Wild Ends 11-Year Playoff Drought, Beats Stars to Win Series
Quinn Hughes scored twice as Minnesota finally broke through, beating Dallas 5-2 in Game 6 and ending an 11-year playoff drought.

Minnesota’s long playoff wait ended at Grand Casino Arena, where Quinn Hughes scored twice and added an assist to push the Wild past the Dallas Stars 5-2 in Game 6 and clinch the series 4-2. The win gave Minnesota its first postseason series victory since 2015 and sent the Wild into the second round for the first time in 11 years.
This was more than a single night of relief. Minnesota had lost nine straight series before this one, and Dallas had been the hurdle twice already, knocking the Wild out in 2016 and again in 2023. Breaking through against the same opponent carried the weight of closure, and it reset the conversation around a franchise that had spent too many springs explaining why it could not finish.

The game itself turned in the third period after Minnesota held a 2-2 tie and then pulled away late. Matt Boldy added two empty-net goals to close it out, and Jesper Wallstedt steadied the net with 21 saves in ESPN’s box score, 22 in AP follow-up coverage. Wallstedt said he noticed a fan crying in the stands after Minnesota scored its fourth goal, a moment that captured how much the result meant to a fan base that had lived through the drought.
For John Hynes’ club, the victory suggested more than a cathartic finish. Minnesota showed it could take a tight series against a familiar opponent and keep its composure when the pressure peaked. That matters for a team that has often looked good enough in the regular season without proving it could survive the grind that follows. Hughes’ two-goal night supplied the top-end production, Boldy finished the job, and Wallstedt kept Dallas from turning the game back the other way.

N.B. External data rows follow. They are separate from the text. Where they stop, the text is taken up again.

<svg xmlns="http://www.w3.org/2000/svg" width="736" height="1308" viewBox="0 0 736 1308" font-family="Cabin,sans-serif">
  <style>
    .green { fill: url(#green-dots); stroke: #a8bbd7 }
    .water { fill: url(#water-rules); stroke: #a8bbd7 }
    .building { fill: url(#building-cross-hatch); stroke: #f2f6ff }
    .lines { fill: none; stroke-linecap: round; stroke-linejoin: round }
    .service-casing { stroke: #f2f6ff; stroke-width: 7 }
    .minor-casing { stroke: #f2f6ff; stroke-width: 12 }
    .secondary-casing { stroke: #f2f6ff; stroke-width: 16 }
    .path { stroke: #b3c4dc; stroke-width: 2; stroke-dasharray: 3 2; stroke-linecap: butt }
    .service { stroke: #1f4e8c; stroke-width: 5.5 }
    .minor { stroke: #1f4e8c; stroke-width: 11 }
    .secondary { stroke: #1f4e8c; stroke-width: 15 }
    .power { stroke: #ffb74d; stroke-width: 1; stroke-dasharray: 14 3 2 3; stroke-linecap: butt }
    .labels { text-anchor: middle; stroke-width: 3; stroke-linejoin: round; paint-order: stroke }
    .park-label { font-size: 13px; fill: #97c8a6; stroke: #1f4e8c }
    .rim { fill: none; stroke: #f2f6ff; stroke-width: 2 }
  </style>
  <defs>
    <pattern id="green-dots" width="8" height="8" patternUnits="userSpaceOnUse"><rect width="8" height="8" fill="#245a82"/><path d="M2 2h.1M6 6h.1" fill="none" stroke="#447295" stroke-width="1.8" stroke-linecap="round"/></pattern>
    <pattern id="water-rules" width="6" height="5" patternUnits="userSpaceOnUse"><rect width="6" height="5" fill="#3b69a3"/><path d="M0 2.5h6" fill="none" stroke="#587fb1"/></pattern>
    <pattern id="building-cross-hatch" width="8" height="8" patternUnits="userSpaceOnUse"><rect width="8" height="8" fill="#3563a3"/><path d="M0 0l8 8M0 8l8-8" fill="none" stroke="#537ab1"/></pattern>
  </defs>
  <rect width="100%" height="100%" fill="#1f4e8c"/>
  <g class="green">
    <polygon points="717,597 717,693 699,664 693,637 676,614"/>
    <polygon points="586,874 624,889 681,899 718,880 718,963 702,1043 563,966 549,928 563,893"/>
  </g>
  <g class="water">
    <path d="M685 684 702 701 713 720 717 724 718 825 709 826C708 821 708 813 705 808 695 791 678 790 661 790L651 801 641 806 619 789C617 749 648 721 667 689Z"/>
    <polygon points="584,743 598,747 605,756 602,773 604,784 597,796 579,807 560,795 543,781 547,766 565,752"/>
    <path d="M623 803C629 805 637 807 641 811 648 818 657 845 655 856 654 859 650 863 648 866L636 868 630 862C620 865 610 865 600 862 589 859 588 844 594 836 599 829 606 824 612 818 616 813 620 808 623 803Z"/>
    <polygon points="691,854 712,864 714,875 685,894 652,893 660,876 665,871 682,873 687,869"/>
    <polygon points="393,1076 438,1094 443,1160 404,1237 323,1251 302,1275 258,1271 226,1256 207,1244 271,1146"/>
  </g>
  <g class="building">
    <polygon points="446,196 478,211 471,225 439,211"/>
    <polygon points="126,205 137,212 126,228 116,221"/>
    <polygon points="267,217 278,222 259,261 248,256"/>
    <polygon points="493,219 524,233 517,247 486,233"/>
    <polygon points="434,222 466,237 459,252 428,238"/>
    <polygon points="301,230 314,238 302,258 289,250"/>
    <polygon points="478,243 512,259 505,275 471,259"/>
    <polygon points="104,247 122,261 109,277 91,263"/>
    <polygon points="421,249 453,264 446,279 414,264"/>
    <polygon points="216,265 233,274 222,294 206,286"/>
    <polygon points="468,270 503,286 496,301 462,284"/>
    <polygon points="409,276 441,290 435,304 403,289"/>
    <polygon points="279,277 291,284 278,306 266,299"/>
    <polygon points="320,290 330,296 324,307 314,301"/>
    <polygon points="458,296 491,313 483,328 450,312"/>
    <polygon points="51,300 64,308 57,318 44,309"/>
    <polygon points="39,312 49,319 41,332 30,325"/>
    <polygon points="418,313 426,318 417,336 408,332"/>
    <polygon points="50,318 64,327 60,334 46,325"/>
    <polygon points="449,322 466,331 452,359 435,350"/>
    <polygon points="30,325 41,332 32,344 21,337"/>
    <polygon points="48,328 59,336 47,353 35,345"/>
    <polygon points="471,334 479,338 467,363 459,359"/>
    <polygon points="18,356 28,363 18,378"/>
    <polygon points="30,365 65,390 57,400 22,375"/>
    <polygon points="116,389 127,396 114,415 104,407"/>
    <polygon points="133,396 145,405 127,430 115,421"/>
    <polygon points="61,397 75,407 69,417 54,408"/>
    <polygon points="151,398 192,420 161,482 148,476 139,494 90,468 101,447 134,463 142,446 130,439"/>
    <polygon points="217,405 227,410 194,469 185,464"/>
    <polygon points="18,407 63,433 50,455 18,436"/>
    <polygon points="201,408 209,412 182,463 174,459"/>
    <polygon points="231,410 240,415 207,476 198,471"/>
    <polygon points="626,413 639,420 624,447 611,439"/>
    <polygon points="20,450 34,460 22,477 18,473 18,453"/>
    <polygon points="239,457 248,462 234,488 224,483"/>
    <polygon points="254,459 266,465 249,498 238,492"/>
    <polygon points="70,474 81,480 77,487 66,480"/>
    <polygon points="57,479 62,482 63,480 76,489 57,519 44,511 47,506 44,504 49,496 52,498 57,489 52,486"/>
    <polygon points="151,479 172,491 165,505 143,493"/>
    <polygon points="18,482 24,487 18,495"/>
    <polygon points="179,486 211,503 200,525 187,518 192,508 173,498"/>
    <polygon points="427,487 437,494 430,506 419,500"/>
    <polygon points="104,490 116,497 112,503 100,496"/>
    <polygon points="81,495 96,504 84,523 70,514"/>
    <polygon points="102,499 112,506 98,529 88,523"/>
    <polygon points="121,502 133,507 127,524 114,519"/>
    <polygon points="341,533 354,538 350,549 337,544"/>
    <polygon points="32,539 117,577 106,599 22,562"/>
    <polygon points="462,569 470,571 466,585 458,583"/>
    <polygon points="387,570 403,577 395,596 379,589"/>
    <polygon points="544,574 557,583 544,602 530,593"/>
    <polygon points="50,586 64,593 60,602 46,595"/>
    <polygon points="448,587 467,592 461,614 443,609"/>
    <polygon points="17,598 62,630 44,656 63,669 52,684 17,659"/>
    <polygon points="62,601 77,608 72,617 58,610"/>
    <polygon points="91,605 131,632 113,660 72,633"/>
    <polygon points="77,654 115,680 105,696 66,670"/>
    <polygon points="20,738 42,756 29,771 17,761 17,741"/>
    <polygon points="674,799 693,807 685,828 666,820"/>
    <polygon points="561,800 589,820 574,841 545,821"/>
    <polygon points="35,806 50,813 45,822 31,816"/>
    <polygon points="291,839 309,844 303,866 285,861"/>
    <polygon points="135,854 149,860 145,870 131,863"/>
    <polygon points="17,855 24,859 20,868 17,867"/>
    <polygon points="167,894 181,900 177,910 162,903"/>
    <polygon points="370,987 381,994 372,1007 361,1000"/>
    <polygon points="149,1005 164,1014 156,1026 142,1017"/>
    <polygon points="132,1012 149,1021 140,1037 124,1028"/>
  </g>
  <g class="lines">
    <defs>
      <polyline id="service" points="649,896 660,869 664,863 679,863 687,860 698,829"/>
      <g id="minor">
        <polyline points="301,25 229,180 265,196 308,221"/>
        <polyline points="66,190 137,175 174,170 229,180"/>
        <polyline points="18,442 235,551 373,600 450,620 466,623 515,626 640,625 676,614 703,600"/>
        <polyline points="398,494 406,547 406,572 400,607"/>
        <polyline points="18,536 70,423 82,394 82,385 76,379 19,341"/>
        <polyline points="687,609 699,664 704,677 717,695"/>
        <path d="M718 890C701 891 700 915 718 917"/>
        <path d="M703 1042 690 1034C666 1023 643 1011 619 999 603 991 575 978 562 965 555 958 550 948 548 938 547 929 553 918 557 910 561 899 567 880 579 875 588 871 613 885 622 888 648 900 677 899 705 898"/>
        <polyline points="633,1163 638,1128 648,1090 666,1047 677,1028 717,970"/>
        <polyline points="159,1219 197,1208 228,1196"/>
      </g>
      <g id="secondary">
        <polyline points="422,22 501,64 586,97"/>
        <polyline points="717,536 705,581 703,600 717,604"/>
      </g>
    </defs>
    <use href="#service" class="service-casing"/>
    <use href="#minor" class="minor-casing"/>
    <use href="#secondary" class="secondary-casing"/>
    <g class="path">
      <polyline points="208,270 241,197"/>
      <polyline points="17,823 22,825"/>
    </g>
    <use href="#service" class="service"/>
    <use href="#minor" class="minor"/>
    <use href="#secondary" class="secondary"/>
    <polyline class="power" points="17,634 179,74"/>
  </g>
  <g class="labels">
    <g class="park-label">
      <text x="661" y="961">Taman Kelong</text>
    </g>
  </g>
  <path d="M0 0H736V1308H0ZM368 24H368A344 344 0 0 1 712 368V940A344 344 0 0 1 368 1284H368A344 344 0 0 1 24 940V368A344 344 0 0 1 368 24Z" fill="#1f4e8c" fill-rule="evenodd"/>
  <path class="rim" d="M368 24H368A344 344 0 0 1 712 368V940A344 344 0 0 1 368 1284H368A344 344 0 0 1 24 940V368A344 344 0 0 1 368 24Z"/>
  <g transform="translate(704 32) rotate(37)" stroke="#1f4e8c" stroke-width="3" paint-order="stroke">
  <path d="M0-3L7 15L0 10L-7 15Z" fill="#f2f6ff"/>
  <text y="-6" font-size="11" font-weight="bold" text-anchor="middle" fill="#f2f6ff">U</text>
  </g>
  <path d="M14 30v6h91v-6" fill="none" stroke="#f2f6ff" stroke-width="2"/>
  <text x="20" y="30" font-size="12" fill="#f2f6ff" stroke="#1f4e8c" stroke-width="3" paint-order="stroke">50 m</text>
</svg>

The next test comes quickly, and it is a harder one. Minnesota will face the Colorado Avalanche, the Presidents’ Trophy winner, in the second round. Colorado had already advanced after sweeping the Los Angeles Kings 5-1 in Game 4 on Sunday and enters with extra rest, time to scout and a different level of firepower led by Nathan MacKinnon. For the Wild, the series win does not settle the larger question of ceiling, but it does answer the most basic one: Minnesota can still rise above its past when the moment demands it.